= TASK 1 =
Edit the Dutch soccer mortality article starting at "This study is" and ending at "of cardiovascular mortality.". In that passage, put "top-level" wherever "elite" appears.
= TASK 2 =
In the Dutch soccer mortality article, on what date was the status of the sampled players examined?

Medium-term mortality of Dutch professional soccer players.
Koning, Ruud H. ; Amelink, Remko
Introduction
Professional soccer players are expected to be in better health
than the average member of their age cohort, because their profession
demands a high level of physical fitness. Moreover, during their active
career, their health is monitored on a regular basis by physicians
(usually employed by the teams for whom they play). However, whenever a
(former) well-known player dies, such an event is publicised widely.
Three examples are the deaths of Daniel Jarque, Marc-Vivien Foe, and
David di Tommaso. Daniel Jarque died on 8 August 2009. He was a player
for Espanyol, a team in the Primera Division (the highest Spanish soccer
league). Marc-Vivien Foe died from a fatal cardiac arrest in 2003 whilst
playing a game for the Cameroon national team. He was playing for
Manchester City at that time. In the Netherlands, FC Utrecht player
David di Tommaso died unexpectedly of a cardiac arrest in 2005.
Perceived mortality of soccer players may be distorted.
In this article, we examine medium-term mortality of professional
soccer players in The Netherlands. We consider a sample of all players
active in the highest professional soccer league in The Netherlands
(Eredivisie) in three seasons 1970/1, 1971/2, and 1972/3, and examine
their status on 1 January 2009. More specifically, we address two main
questions. First, are mortality rates of these soccer players
significantly lower or higher than the ones in the Dutch population in
general? Second, we examine whether there is any heterogeneity of
mortality rates between teams. Even though it may be interesting to
hypothesise on the causes of differences in mortality rates, if any, we
are not able to attribute any deviations from expected mortality to
causal factors. Causal explanation requires far more detailed data that
are not presently available. We develop a methodology that can be
generalised to other groups of athletes.
This study is related to and complements a number of other
articles. Teramoto and Bungum (2010) survey fourteen articles on
mortality and longevity of elite athletes. The common findings in the
studies reviewed are that elite endurance athletes and mixed-sports
athletes (soccer players belong to this category) survive longer than
the general population. The likely primary cause of this effect is lower
cardiovascular disease mortality. However, results on power athletes are
mixed.
Sarna, Sahi, Koskenvuo, and Kaprio (1993) collected data on
athletes representing Finland in elite international contests, and match
athletes with healthy non-athletes of the same age and region using the
Finnish Defence Forces conscription database. They find that Finnish
team members have higher life expectancy that is mainly explained by
decreased risk of cardiovascular mortality.

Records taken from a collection
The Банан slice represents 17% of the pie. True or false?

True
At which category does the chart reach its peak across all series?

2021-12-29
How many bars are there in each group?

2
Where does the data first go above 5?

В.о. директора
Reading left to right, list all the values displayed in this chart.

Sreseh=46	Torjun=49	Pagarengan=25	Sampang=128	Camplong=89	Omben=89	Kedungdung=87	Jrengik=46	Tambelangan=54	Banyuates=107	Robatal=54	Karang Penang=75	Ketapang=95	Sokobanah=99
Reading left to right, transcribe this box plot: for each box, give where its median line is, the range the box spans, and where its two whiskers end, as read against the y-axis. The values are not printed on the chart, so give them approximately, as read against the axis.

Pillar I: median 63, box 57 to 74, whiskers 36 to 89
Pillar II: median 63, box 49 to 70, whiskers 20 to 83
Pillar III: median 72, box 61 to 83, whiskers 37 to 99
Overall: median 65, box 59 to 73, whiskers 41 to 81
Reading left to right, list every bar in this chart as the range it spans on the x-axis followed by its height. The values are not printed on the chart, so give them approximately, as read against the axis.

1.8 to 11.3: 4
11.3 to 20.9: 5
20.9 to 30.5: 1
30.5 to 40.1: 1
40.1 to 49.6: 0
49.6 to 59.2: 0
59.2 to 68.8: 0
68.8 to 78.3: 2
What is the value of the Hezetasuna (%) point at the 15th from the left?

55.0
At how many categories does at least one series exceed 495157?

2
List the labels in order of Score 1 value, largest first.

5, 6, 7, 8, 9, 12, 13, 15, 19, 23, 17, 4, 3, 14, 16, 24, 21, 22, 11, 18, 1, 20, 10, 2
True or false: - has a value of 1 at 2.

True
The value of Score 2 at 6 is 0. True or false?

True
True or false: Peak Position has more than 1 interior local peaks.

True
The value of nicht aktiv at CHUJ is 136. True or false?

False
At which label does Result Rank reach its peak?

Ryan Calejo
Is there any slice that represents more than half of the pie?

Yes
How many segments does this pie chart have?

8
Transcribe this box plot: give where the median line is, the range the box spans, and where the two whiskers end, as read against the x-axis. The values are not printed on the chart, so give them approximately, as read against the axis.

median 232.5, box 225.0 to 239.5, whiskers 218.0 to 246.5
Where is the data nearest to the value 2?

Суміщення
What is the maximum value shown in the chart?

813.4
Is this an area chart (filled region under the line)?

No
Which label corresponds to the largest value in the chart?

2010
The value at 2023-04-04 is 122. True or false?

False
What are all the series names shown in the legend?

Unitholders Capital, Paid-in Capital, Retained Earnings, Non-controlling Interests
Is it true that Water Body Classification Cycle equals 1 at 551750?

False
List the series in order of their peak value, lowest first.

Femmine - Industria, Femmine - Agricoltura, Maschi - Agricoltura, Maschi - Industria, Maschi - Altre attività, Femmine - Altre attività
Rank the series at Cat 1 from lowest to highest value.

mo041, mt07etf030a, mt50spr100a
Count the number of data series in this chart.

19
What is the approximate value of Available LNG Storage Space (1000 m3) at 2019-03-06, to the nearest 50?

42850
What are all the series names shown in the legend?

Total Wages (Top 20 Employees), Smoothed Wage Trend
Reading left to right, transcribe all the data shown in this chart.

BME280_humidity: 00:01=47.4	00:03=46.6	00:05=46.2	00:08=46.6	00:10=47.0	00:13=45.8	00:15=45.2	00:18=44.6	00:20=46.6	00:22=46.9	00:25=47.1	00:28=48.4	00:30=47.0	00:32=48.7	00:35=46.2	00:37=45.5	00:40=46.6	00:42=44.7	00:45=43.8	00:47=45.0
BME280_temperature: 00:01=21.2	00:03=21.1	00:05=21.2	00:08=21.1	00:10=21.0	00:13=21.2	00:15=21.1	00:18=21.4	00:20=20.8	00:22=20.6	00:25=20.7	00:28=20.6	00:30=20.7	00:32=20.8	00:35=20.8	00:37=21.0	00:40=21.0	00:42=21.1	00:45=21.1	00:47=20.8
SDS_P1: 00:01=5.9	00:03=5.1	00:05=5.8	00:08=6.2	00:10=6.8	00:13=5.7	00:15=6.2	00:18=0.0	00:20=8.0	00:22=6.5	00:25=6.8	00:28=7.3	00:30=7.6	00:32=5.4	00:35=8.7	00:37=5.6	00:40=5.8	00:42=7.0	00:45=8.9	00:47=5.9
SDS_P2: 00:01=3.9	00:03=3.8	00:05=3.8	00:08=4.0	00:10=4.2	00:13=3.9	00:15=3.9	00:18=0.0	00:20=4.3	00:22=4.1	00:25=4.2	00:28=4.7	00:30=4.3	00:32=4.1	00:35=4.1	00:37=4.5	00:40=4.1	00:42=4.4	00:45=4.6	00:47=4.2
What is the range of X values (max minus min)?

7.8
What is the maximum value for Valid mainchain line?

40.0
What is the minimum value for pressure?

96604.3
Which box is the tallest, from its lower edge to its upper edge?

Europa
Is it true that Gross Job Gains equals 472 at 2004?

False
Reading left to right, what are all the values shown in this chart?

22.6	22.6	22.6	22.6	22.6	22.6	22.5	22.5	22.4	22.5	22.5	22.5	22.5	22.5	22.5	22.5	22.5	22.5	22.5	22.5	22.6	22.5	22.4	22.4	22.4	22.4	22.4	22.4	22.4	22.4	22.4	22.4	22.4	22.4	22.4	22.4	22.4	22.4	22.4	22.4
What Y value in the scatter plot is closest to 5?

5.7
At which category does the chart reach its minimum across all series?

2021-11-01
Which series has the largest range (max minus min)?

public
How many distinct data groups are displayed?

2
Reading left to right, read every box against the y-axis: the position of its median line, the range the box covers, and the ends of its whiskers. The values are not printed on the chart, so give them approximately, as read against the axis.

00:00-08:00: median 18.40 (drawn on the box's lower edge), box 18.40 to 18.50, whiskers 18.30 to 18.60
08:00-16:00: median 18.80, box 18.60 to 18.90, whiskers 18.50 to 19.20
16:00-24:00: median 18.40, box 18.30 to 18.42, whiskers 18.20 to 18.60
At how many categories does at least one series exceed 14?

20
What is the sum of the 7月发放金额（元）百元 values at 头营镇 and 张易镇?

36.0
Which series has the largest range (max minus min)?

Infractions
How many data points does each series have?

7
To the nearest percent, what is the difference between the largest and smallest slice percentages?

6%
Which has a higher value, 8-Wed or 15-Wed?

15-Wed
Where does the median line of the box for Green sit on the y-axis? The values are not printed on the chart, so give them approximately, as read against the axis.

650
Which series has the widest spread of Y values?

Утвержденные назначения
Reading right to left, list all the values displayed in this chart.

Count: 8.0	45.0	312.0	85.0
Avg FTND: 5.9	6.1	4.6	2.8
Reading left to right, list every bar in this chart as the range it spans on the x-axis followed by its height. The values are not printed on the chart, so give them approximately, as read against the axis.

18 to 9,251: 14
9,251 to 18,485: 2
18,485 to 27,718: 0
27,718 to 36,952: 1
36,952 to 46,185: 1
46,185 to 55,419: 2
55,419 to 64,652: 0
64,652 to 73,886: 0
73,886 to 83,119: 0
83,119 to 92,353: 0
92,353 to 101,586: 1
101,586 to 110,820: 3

= TASK ANSWER 1 =
This study is related to and complements a number of other
articles. Teramoto and Bungum (2010) survey fourteen articles on
mortality and longevity of top-level athletes. The common findings in the
studies reviewed are that top-level endurance athletes and mixed-sports
athletes (soccer players belong to this category) survive longer than
the general population. The likely primary cause of this effect is lower
cardiovascular disease mortality. However, results on power athletes are
mixed.
Sarna, Sahi, Koskenvuo, and Kaprio (1993) collected data on
athletes representing Finland in top-level international contests, and match
athletes with healthy non-athletes of the same age and region using the
Finnish Defence Forces conscription database. They find that Finnish
team members have higher life expectancy that is mainly explained by
decreased risk of cardiovascular mortality.

= TASK ANSWER 2 =
1 January 2009